Stored data:

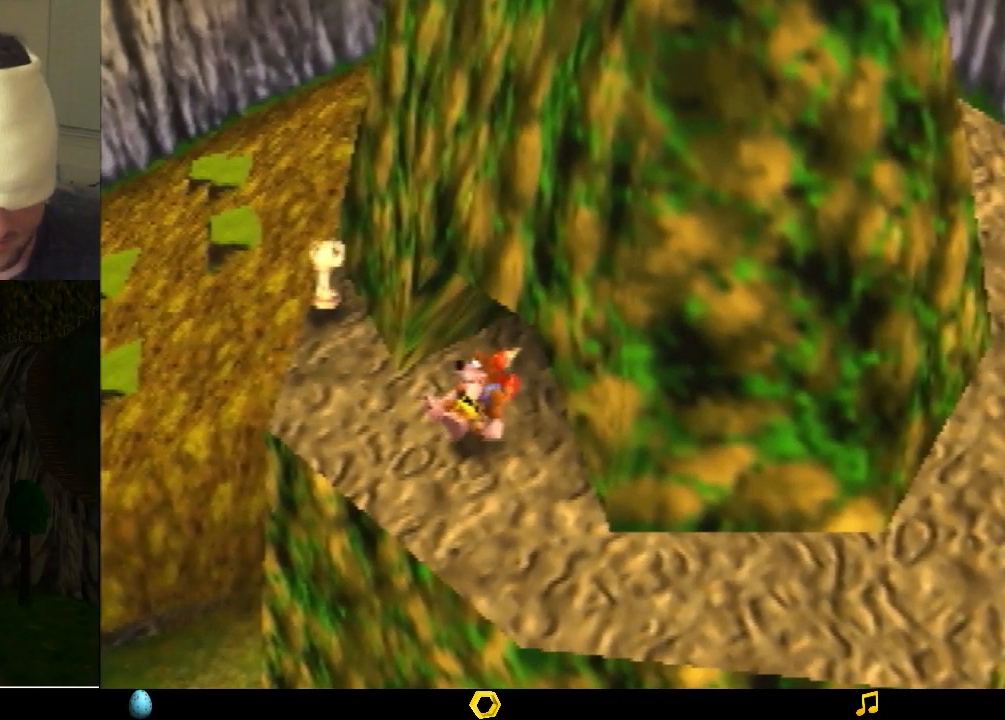
{"buttons": ["Z"], "left_stick": "center", "events": []}
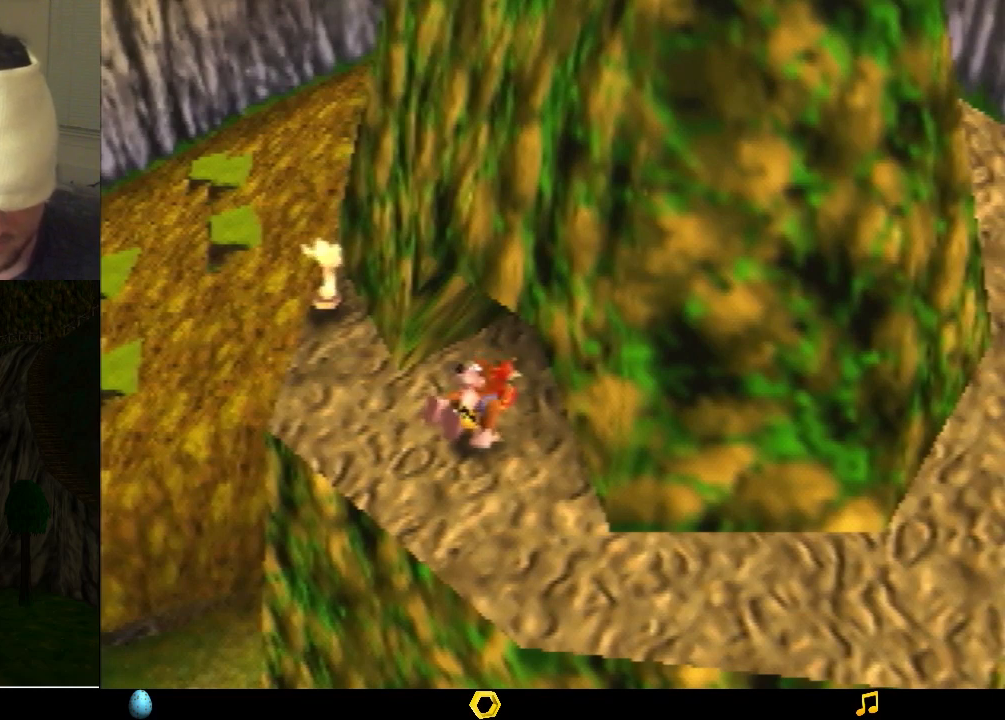
{"buttons": ["Z"], "left_stick": "center", "events": []}
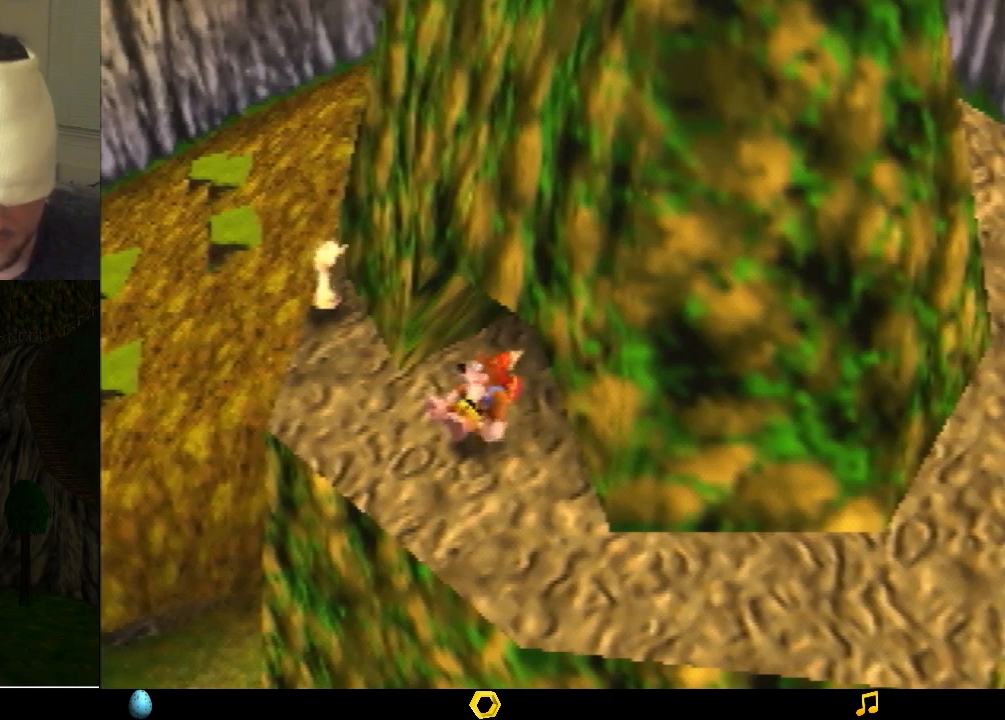
{"buttons": ["Z"], "left_stick": "center", "events": []}
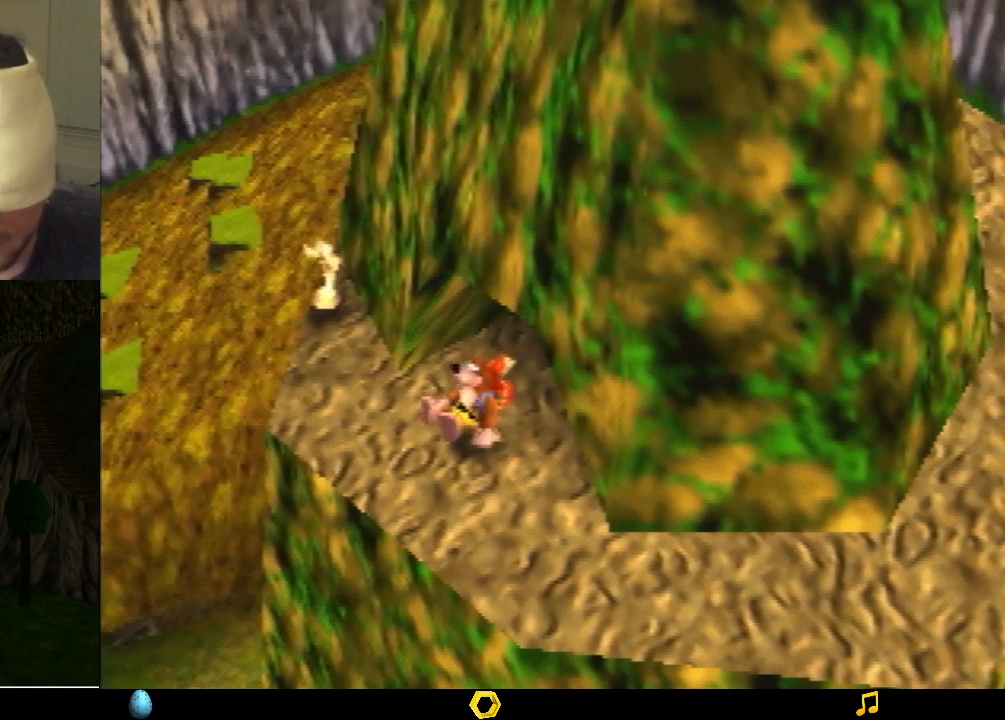
{"buttons": ["Z"], "left_stick": "center", "events": []}
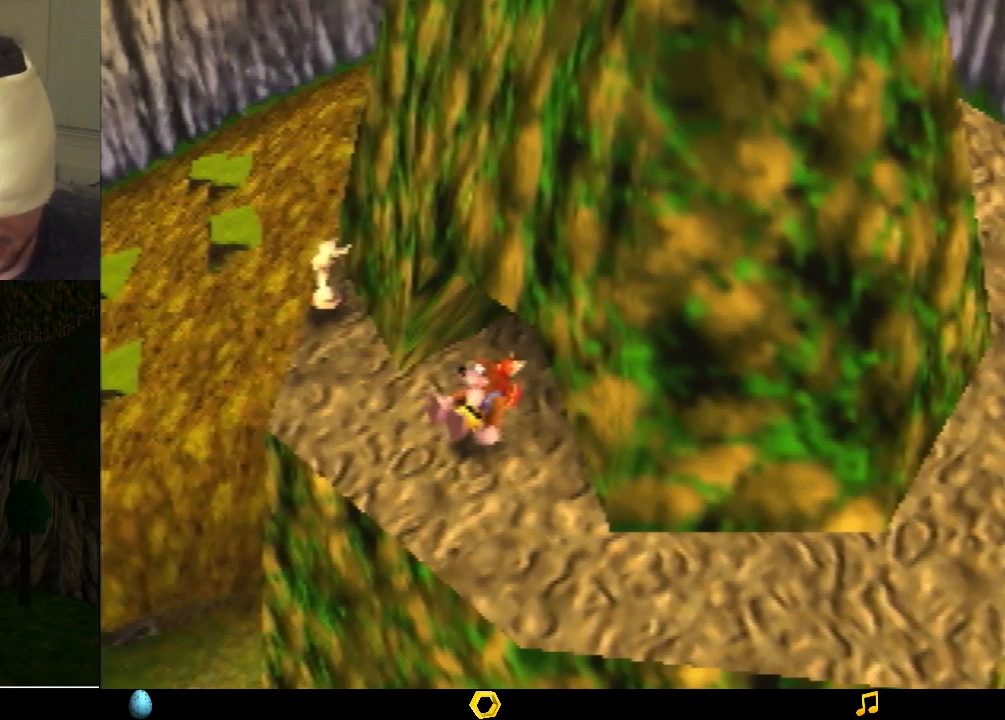
{"buttons": ["Z"], "left_stick": "center", "events": []}
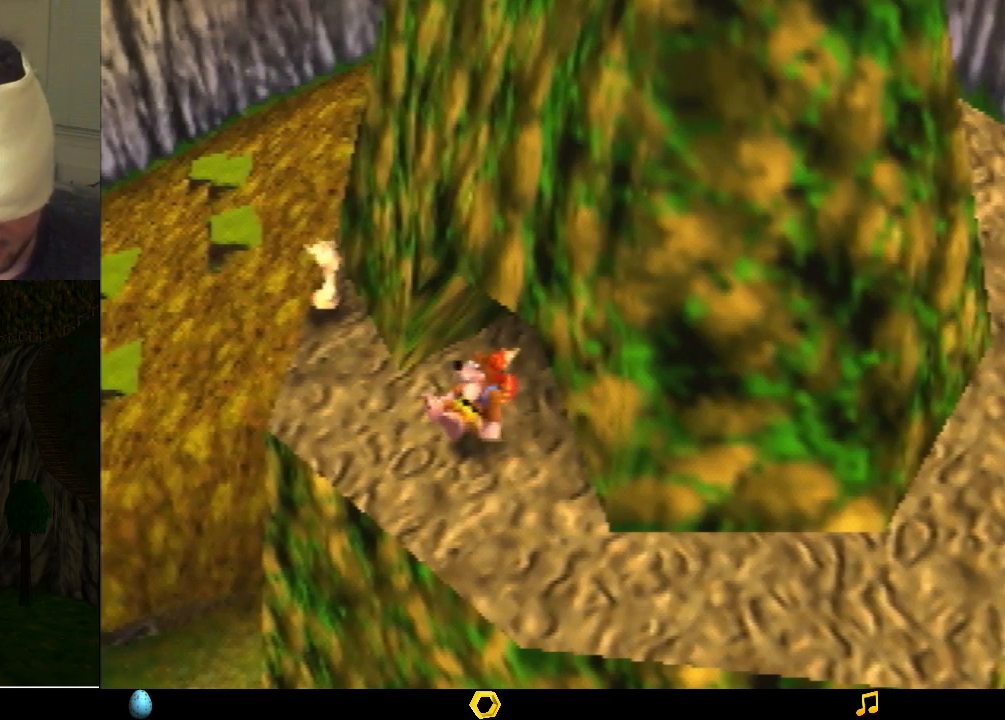
{"buttons": ["Z"], "left_stick": "center", "events": []}
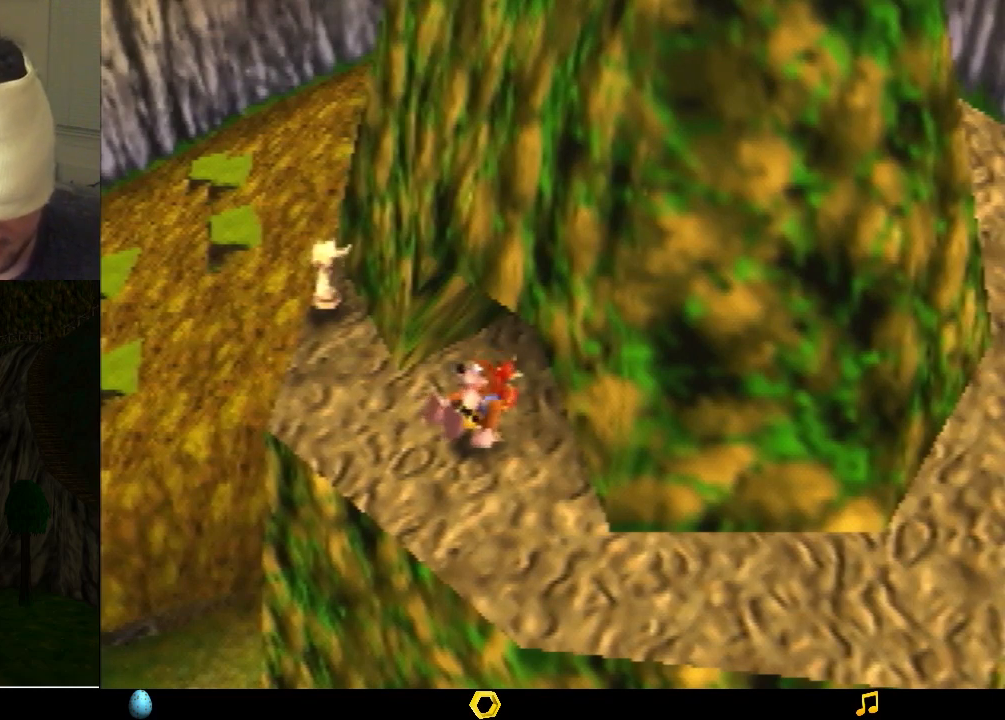
{"buttons": ["Z"], "left_stick": "center", "events": []}
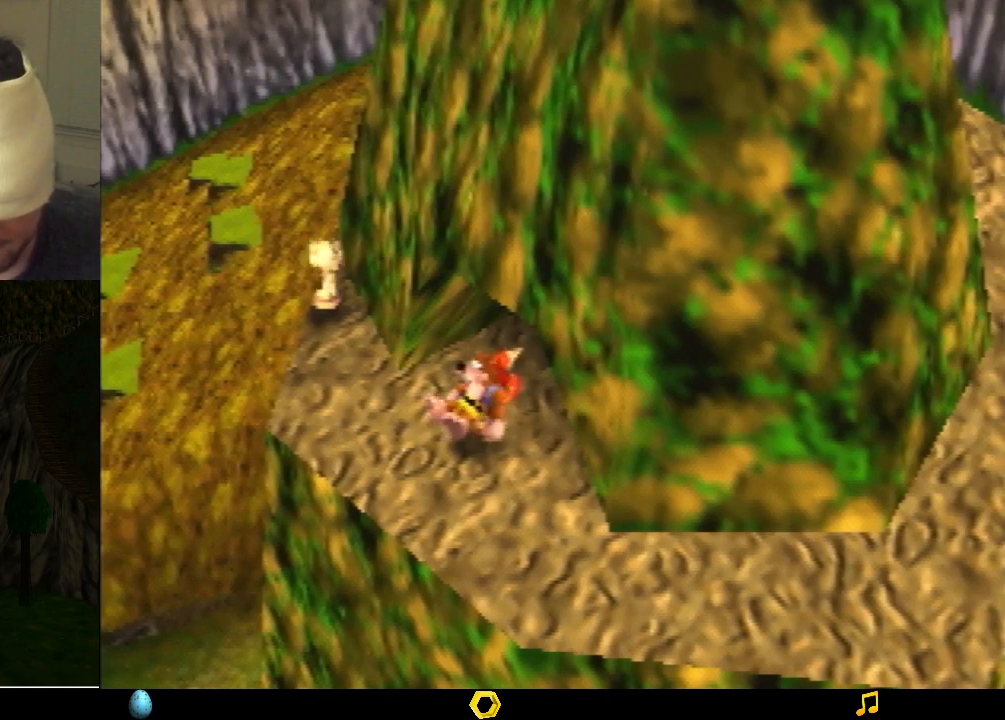
{"buttons": ["Z"], "left_stick": "center", "events": []}
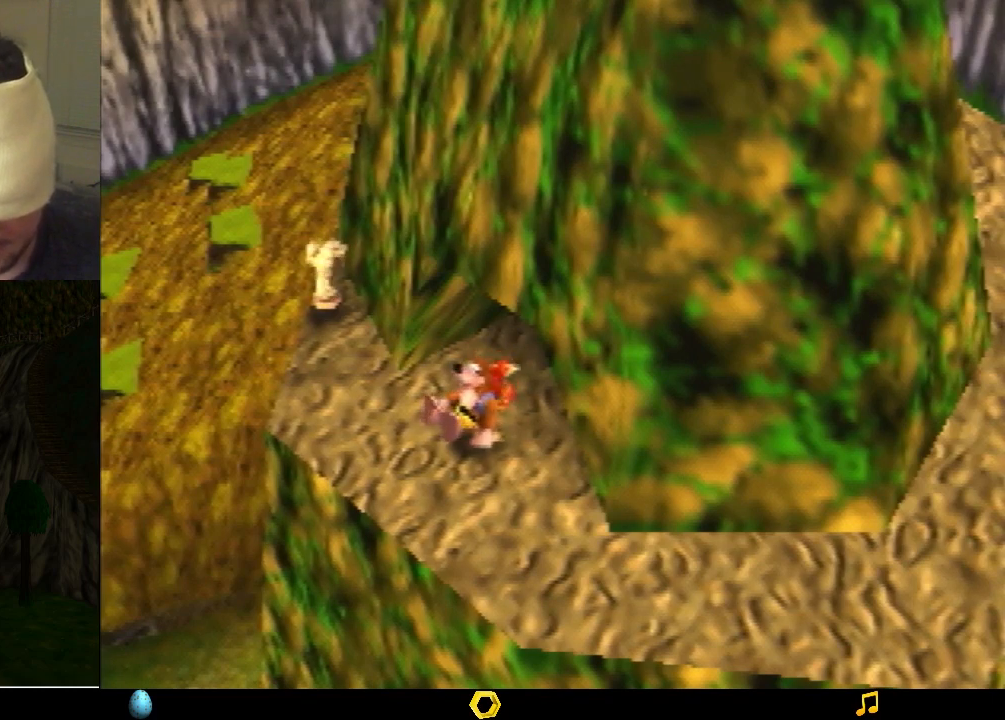
{"buttons": ["Z"], "left_stick": "center", "events": []}
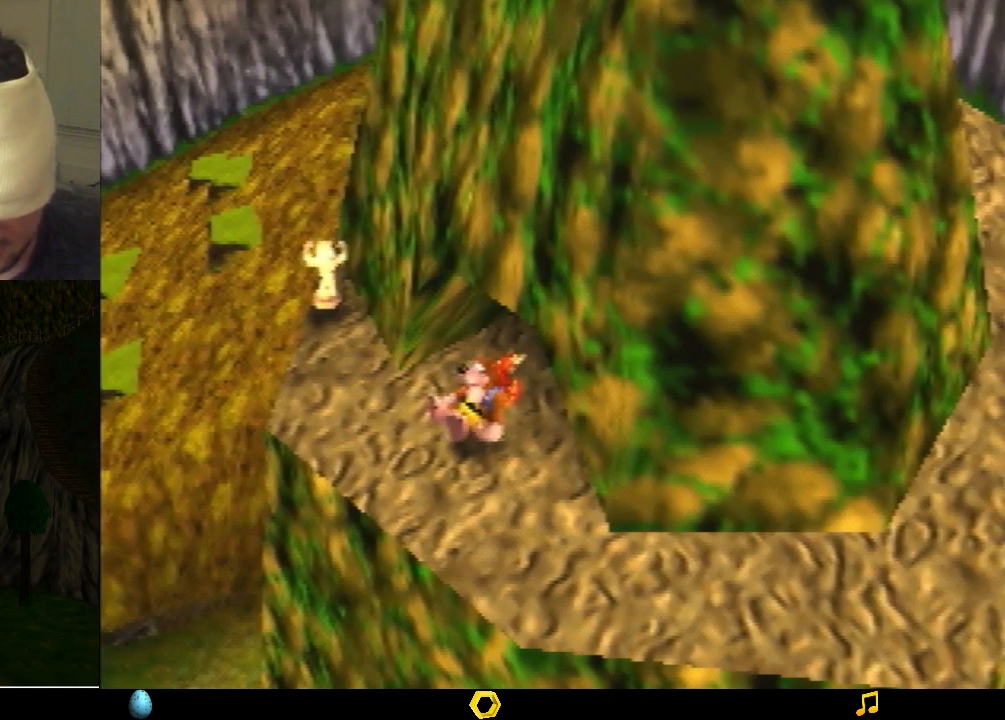
{"buttons": ["Z"], "left_stick": "center", "events": []}
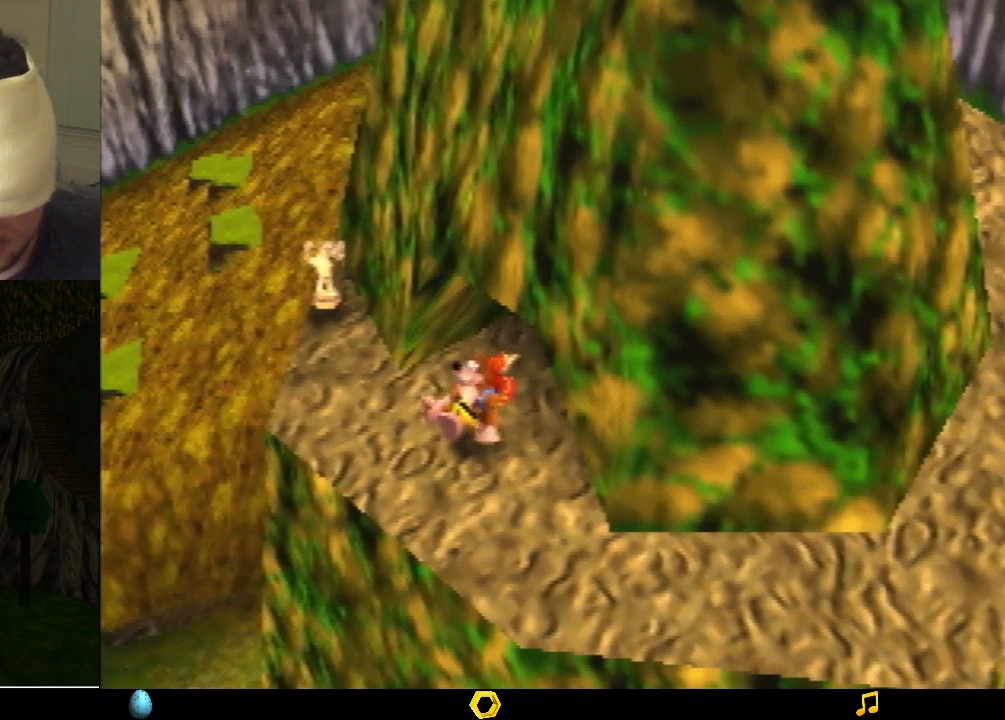
{"buttons": ["Z"], "left_stick": "center", "events": []}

What is required: Quote all the lines above exactly as given. Do not include the pictures.

Answer space:
{"buttons": ["Z"], "left_stick": "center", "events": []}
{"buttons": ["Z"], "left_stick": "center", "events": []}
{"buttons": ["Z"], "left_stick": "center", "events": []}
{"buttons": ["Z"], "left_stick": "center", "events": []}
{"buttons": ["Z"], "left_stick": "center", "events": []}
{"buttons": ["Z"], "left_stick": "center", "events": []}
{"buttons": ["Z"], "left_stick": "center", "events": []}
{"buttons": ["Z"], "left_stick": "center", "events": []}
{"buttons": ["Z"], "left_stick": "center", "events": []}
{"buttons": ["Z"], "left_stick": "center", "events": []}
{"buttons": ["Z"], "left_stick": "center", "events": []}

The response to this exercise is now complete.